Configure Cloud Access

📘

Only for cloud imports

This section is only relevant if importing dataset files from a cloud storage provider. If you wish to upload dataset files from your local filesystem, proceed to the next guide.

If you have datasets stored in the cloud, you will need to provide access in order to register them with MarkovML. You can create access credentials with your cloud provider and add them to your MarkovML workspace, where they will be stored securely.

Register Cloud Access Credentials

🚧

Only AWS support

Currently, MarkovML only supports importing datasets from AWS S3. Support for other cloud storage providers is on our roadmap.

With MarkovML, you can analyze your datasets stored in AWS S3. Just specify the S3 location for your dataset, or for each segment if your dataset is segmented.

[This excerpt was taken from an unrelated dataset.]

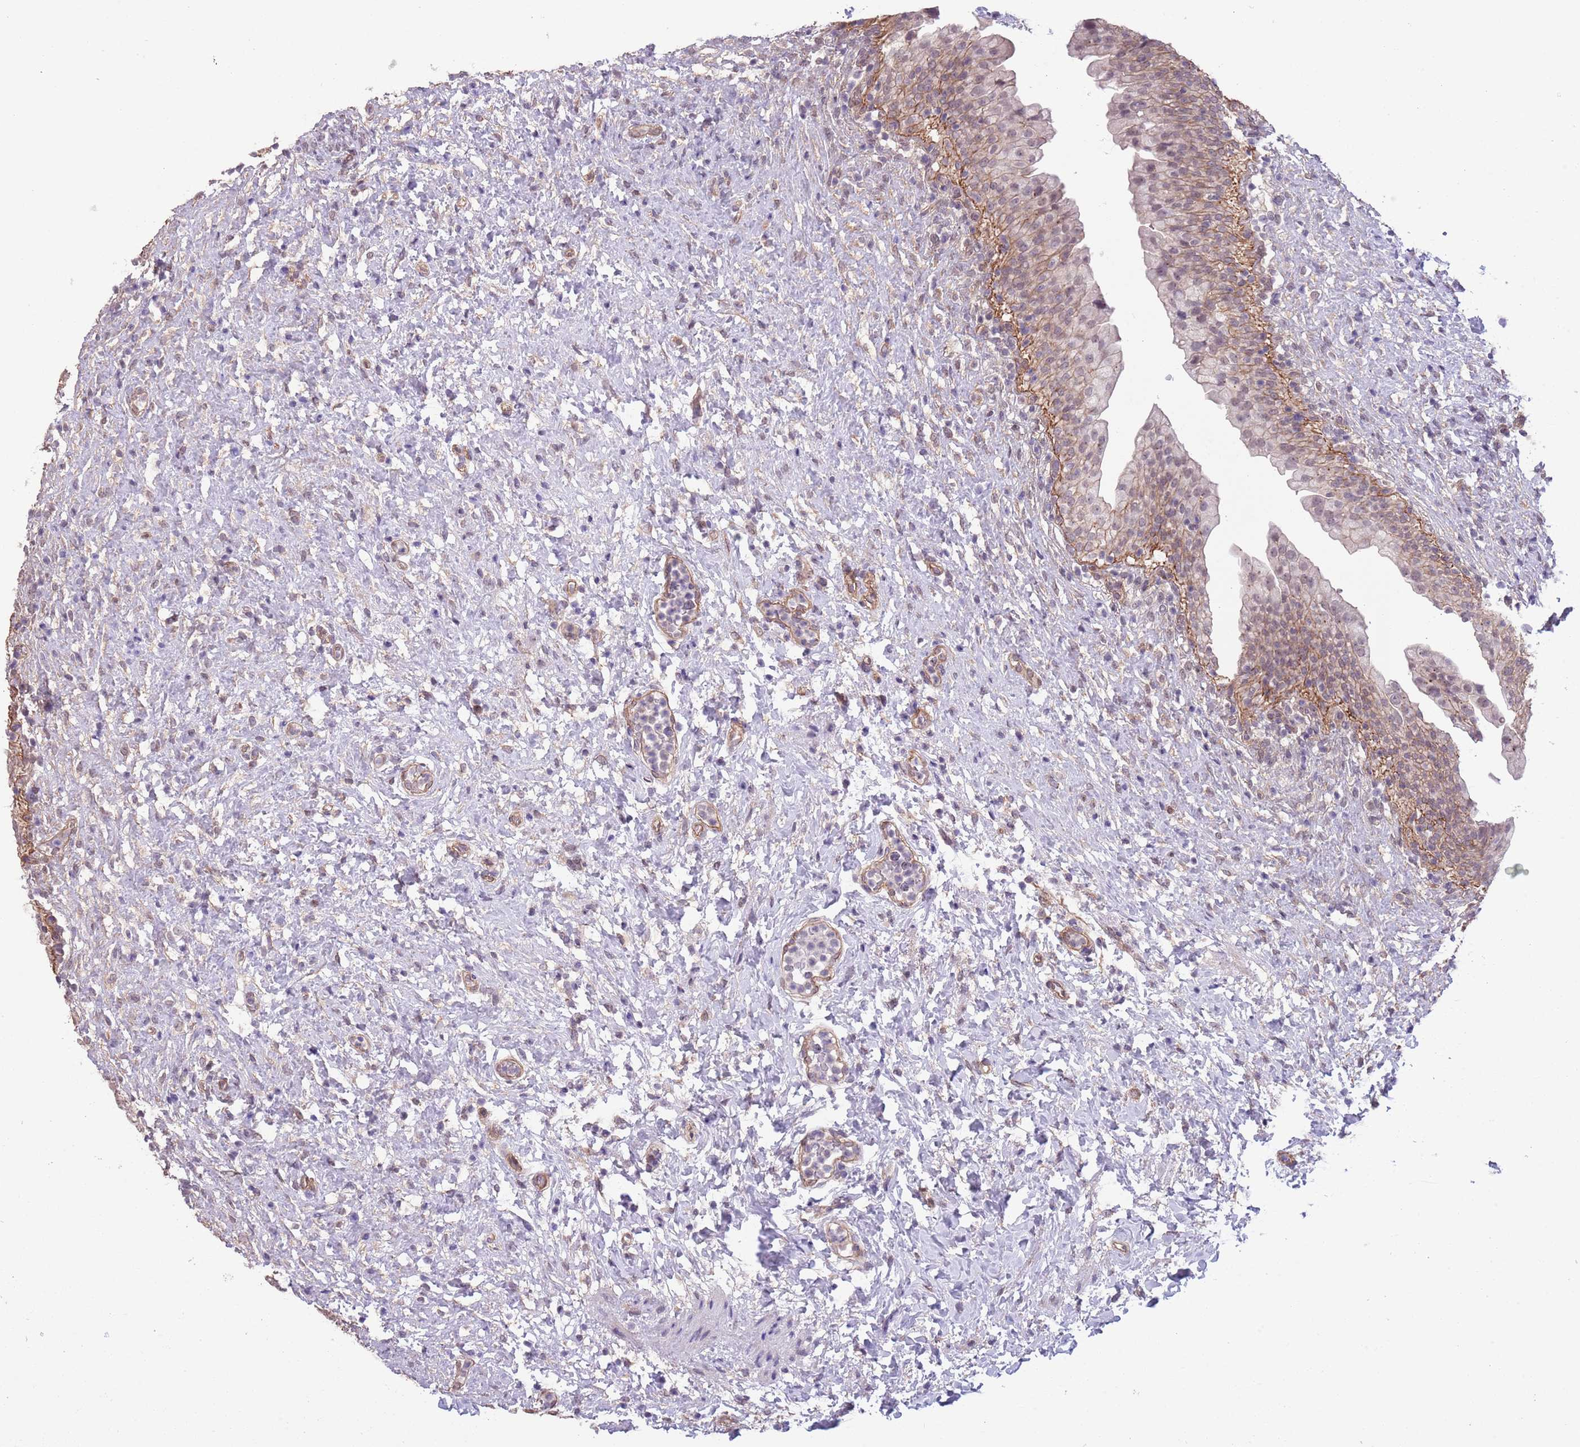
{"staining": {"intensity": "weak", "quantity": "25%-75%", "location": "cytoplasmic/membranous"}, "tissue": "urinary bladder", "cell_type": "Urothelial cells", "image_type": "normal", "snomed": [{"axis": "morphology", "description": "Normal tissue, NOS"}, {"axis": "topography", "description": "Urinary bladder"}], "caption": "Urothelial cells demonstrate low levels of weak cytoplasmic/membranous staining in about 25%-75% of cells in normal human urinary bladder. (DAB (3,3'-diaminobenzidine) IHC with brightfield microscopy, high magnification).", "gene": "CREBZF", "patient": {"sex": "female", "age": 27}}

If your dataset is hosted securely on S3, you must provide MarkovML with credentials to access your S3 bucket. You can register your S3 ACCESS_KEY and ACCESS_SECRET with MarkovML once and reuse the credentials to access other datasets in the future.

Register Access Credentials Using SDK

NOTE: If you've already registered a credential using UI, you do not need to re-register the credential again from the SDK.

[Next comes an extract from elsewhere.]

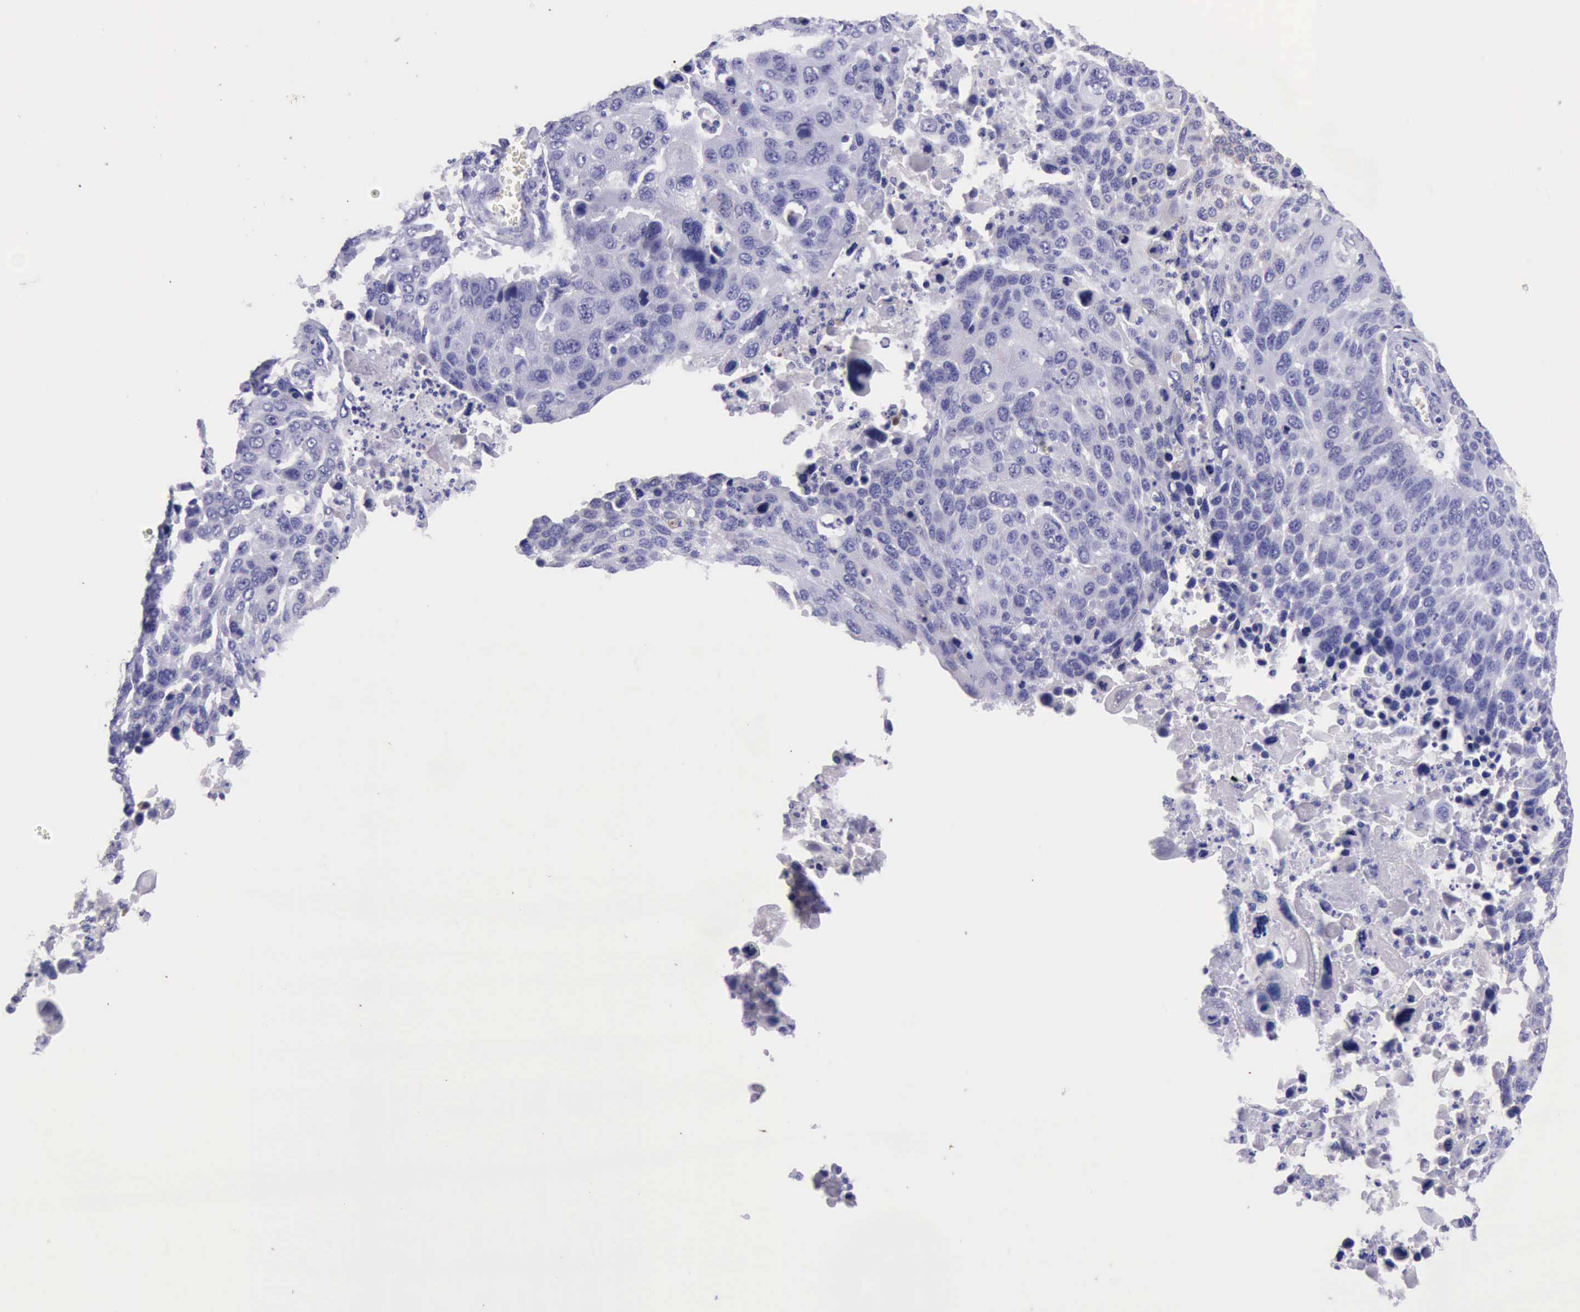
{"staining": {"intensity": "negative", "quantity": "none", "location": "none"}, "tissue": "lung cancer", "cell_type": "Tumor cells", "image_type": "cancer", "snomed": [{"axis": "morphology", "description": "Squamous cell carcinoma, NOS"}, {"axis": "topography", "description": "Lung"}], "caption": "This is an immunohistochemistry (IHC) image of human lung cancer (squamous cell carcinoma). There is no staining in tumor cells.", "gene": "KRT8", "patient": {"sex": "male", "age": 68}}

You can retrieve any existing credential by name using this.

from markov.api.credentials.credential import CredentialManager

cred_response = CredentialManager.find_with_name('hatespeech')

The code example below illustrates registering an S3 credential with MarkovML using the Python SDK.

from markov.api.credentials.credential import S3Credentials, CredentialManager

s3_cred = S3Credentials(name='hatespeech',
                        details='Access credentials for the HateSpeech dataset',
                        access_key='<YOUR_S3_ACCESS_KEY>',
                        access_secret='<YOUR_S3_ACCESS_SECRET>')

cred_response = CredentialManager().register_s3_cred(s3_cred)

# check if the credential_id was successfully registered with Markov and handle it
if cred_response.is_ok():
   credential_id = cred_response.credential_id
else:
    raise f'Unable to register credentials. Error {cred_response.message}'

Note: For security, we do not allow the retrieval of original cloud credentials through the SDK. You can use credential_id returned.

Register Access Credentials Using Web UI

You can add new access credentials to register a dataset from the MarkovML web application as part of the workflow.

Once logged in, navigate to the Datasets page. Click the "Add New Dataset" button at the top of the screen.
Begin workflow to add a new dataset.

Add dataset using the button

Add dataset using the button

To register dataset stored in the cloud, click on the option that says My dataset is stored in the cloud

The option Cloud Storage should be selected by default. Click on the Add new in the Access Credentials dropdown menu below, and you'll see an option to add a new credential.

In the dialog to add new credentials, specify the cloud storage type and enter the required access information. You'll need to provide a unique name for the credential and may also give the credential a brief description if desired. Click the Save button when everything looks good.

Congratulations, your credentials have been securely stored with MarkovML! You can now proceed to register a dataset or register a data family.